Salah satu tempat yang kaukunjungi adalah tempat penyewaan DVD langganan June yang letaknya masuk ke gang sempit. Tempat itu tidak jauh dari rumah. Kalau jalan kaki, kau hanya butuh waktu tidak lebih dari sepuluh menit. Tapi berhubung kau tidak begitu menyukai film, tempat itu benar-benar luput dari perhatianmu. Kalau June tak pernah ada di hidupmu, sepanjang hayat kau juga tak akan pernah mengetahui tempat itu pernah ada dan menjadi primadona di daerah situ. Sekarang tempatnya sudah tutup. Bangunannya dibiarkan terbengkalai dengan atap yang bolong-bolong, sebagian dindingnya juga nyaris roboh dengan kaca jendela yang berantakan. Terakhir kali kau melihatnya sekitar setahun lalu saat berkunjung ke tempat teman kerjamu yang baru pindah rumah. Sebelumnya, kau tak pernah berpikir apakah tempat itu masih ada atau tidak. Meskipun tempat itu menyumbang banyak kenangan, tetapi kau tidak menyediakan ruang khusus di dalam dirimu untuk mengenangnya. Bagimu, tempat itu sama saja seperti bis atau taman, atau jalan-jalan yang biasa kau lalui sebagai perantara kencanmu dengan June. Kau sendiri tak menyangka akan bersua kembali dengannya. Pada mulanya kau tak menyadarinya, kau memang merasa tidak asing dengan tempat itu tapi juga tidak memedulikannya. Saat kalian berbicara soal teman kalian yang lain, yang kabarnya sakit karena guna-guna, tiba-tiba kawanmu membahas bangunan kosong tersebut. Temanmu bilang, bangunan terbengkalai berjarak enam rumah dari situ adalah sarang dedemit. Dia berkata dengan serius, seolah-olah itu penting untuk kauketahui.

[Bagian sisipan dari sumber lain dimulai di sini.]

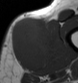
MRI of an extremity soft-tissue mass, one axial slice. Slice 15 of 43 in the series (ordered by position). MR volume resampled by the dataset authors to the PET/CT grid (not the native acquisition matrix). 78 × 83 image matrix, field of view 76 × 81 mm. Male patient. Case-level facts recorded for this patient, not image findings: histological type: pleiomorphic leiomyosarcoma; grade: high; site of the primary tumour: left thigh.
Structures marked on this image (expert contour drawn on MRI and transferred to this co-registered scan by the dataset authors):
- gross tumour volume including surrounding oedema: bounding box [x1, y1, x2, y2] px = [9, 17, 60, 68]
- gross tumour volume (mass): [9, 17, 55, 68]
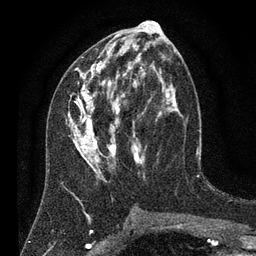
Breast MRI (dynamic contrast-enhanced), one axial slice; position 39 of 80 along the scan axis; cropped to one breast; dynamic contrast-enhanced series, time point 2 of 7 at this slice position (early post-contrast); 3 T; TE 2.2 ms, TR 5.6 ms; 2 mm slice thickness; 256 × 256 image matrix, field of view 150 × 150 mm. Female patient.
Structures marked on this image (semi-automatically segmented with operator editing):
- enhancing-tissue mask used for the functional tumour volume (all voxels passing the contrast-enhancement thresholds inside the analysis volume; usually the tumour): box from (x=65, y=28) to (x=179, y=182) px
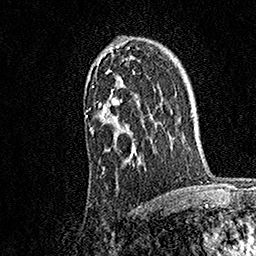
Breast MRI, one axial slice. Cropped to one breast. Dynamic contrast-enhanced series, time point 2 of 7 at this slice position (early post-contrast). 1.5 T. TE 3.5 ms, TR 7.2 ms. 1 mm slice thickness. 256 × 256 image matrix, field of view 165 × 165 mm. Female patient.
Annotated regions visible in this slice (semi-automatic segmentation, software-assisted and operator-edited):
- enhancing-tissue mask used for the functional tumour volume (all voxels passing the contrast-enhancement thresholds inside the analysis volume; usually the tumour): box from (x=86, y=47) to (x=145, y=166) px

Temanmu memelankan suara, menengok ke kanan dan kiri seolah-olah ia takut pada sesuatu yang dapat mendengarnya, “Setelah tidak ditempati lagi, dedemit-dedemit bersarang di sana. Mereka membuat kerajaan baru. Karena itu pula, banyak orang asing datang dan menginap selama dua hingga tiga hari.”

“Masa sih? Buat apa menginap di tempat seperti itu? Ada-ada saja.”